» Problem description
The reply should hold every line of the listing exactly, and none of its images.

» Provided records
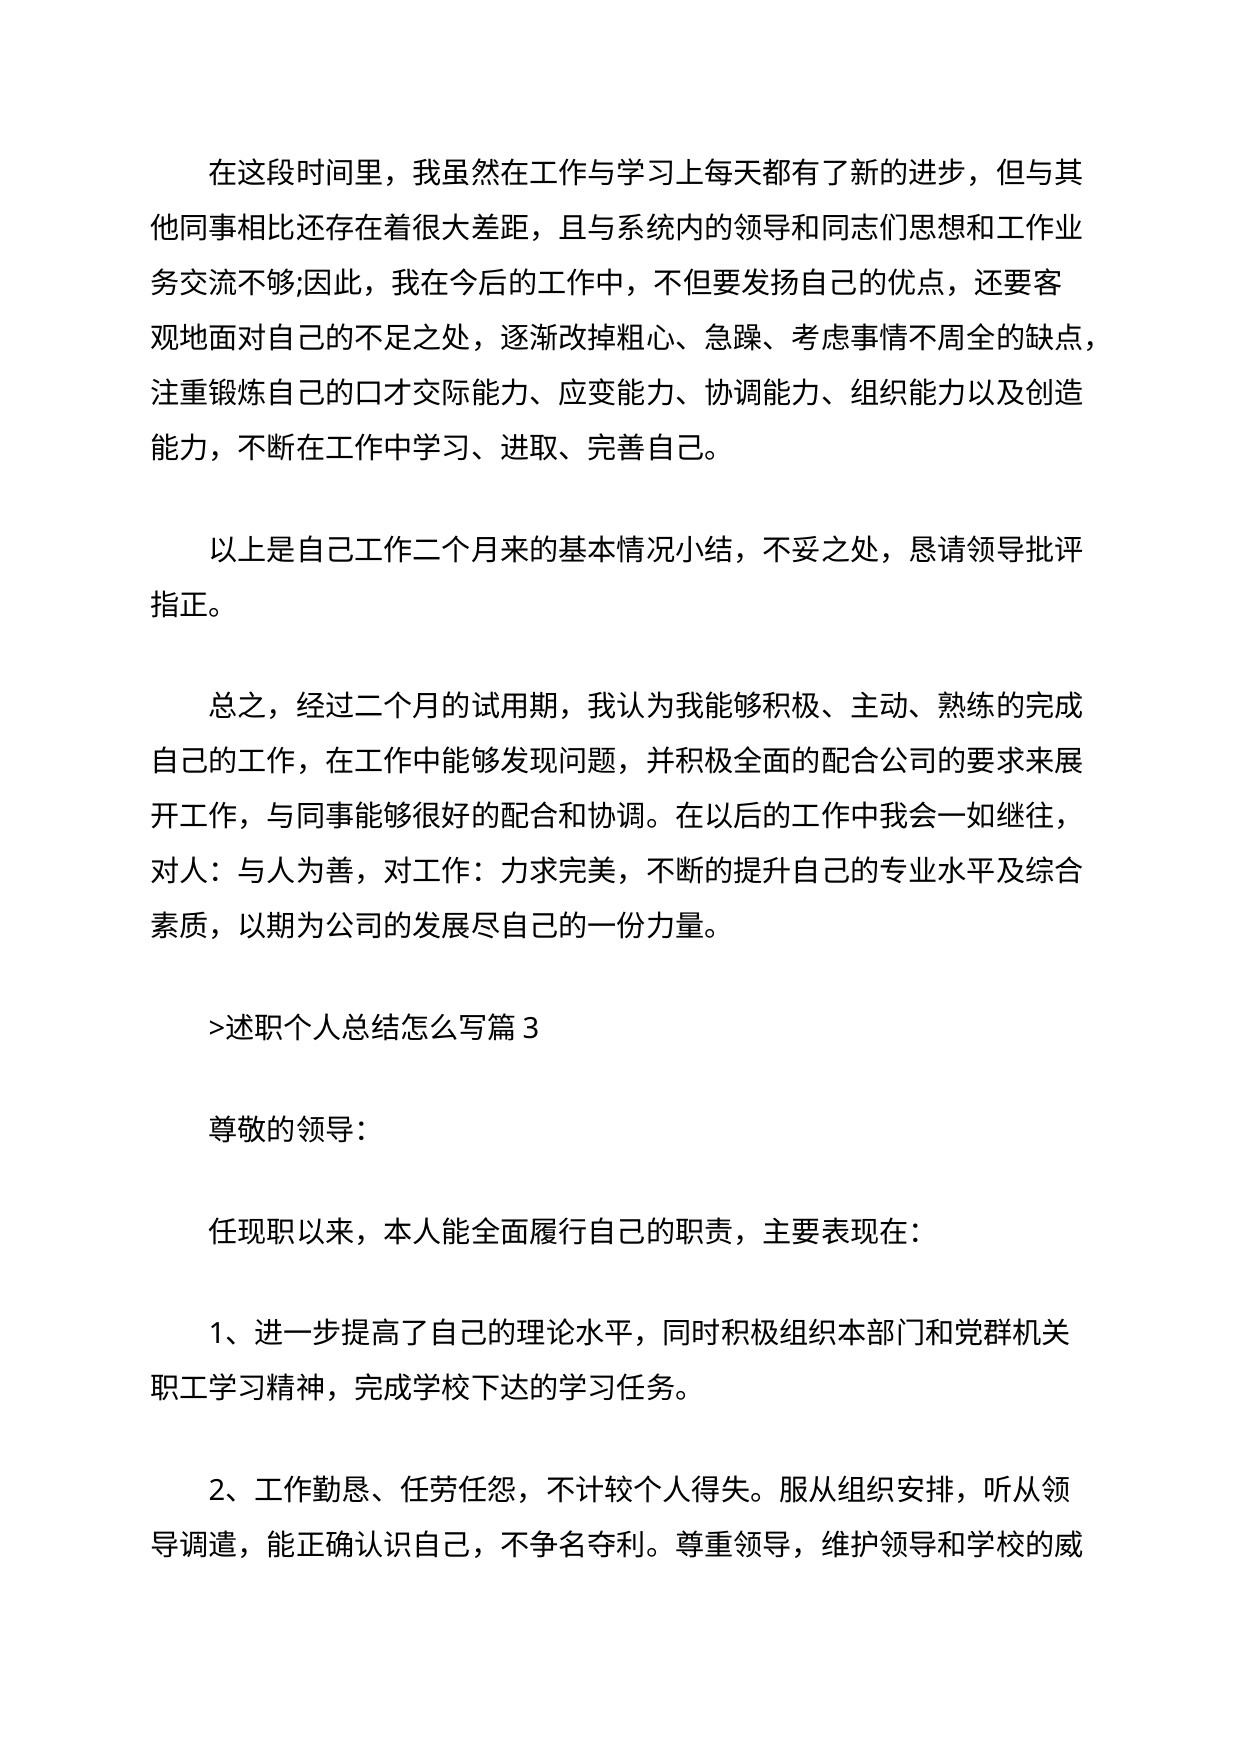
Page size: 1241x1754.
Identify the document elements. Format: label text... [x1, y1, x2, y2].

text 在这段时间里，我虽然在工作与学习上每天都有了新的进步，但与其他同事相比还存在着很大差距，且与系统内的领导和同志们思想和工作业务交流不够;因此，我在今后的工作中，不但要发扬自己的优点，还要客观地面对自己的不足之处，逐渐改掉粗心、急躁、考虑事情不周全的缺点，注重锻炼自己的口才交际能力、应变能力、协调能力、组织能力以及创造能力，不断在工作中学习、进取、完善自己。 [150, 150, 1090, 467]
text 任现职以来，本人能全面履行自己的职责，主要表现在： [150, 1208, 1090, 1250]
text 尊敬的领导： [150, 1106, 1090, 1149]
text >述职个人总结怎么写篇3 [150, 1004, 1090, 1047]
text 1、进一步提高了自己的理论水平，同时积极组织本部门和党群机关职工学习精神，完成学校下达的学习任务。 [150, 1310, 1090, 1407]
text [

» Written answer
Page size: 1241x1754.
Identify the document elements. Format: label text... [x1, y1, x2, y2].

text 在这段时间里，我虽然在工作与学习上每天都有了新的进步，但与其他同事相比还存在着很大差距，且与系统内的领导和同志们思想和工作业务交流不够;因此，我在今后的工作中，不但要发扬自己的优点，还要客观地面对自己的不足之处，逐渐改掉粗心、急躁、考虑事情不周全的缺点，注重锻炼自己的口才交际能力、应变能力、协调能力、组织能力以及创造能力，不断在工作中学习、进取、完善自己。 [150, 150, 1090, 467]
text 任现职以来，本人能全面履行自己的职责，主要表现在： [150, 1208, 1090, 1250]
text 尊敬的领导： [150, 1106, 1090, 1149]
text >述职个人总结怎么写篇3 [150, 1004, 1090, 1047]
text 1、进一步提高了自己的理论水平，同时积极组织本部门和党群机关职工学习精神，完成学校下达的学习任务。 [150, 1310, 1090, 1407]
text [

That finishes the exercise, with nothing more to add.